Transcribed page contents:
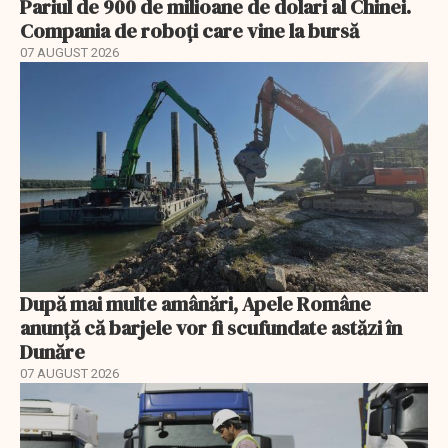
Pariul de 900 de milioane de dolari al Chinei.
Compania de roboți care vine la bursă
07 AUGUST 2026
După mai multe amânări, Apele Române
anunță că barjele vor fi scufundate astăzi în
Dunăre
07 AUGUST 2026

**Job item**
Set down each entry above word for word, without its pictures.

**Solution to this task**
Pariul de 900 de milioane de dolari al Chinei.
Compania de roboți care vine la bursă
07 AUGUST 2026
După mai multe amânări, Apele Române
anunță că barjele vor fi scufundate astăzi în
Dunăre
07 AUGUST 2026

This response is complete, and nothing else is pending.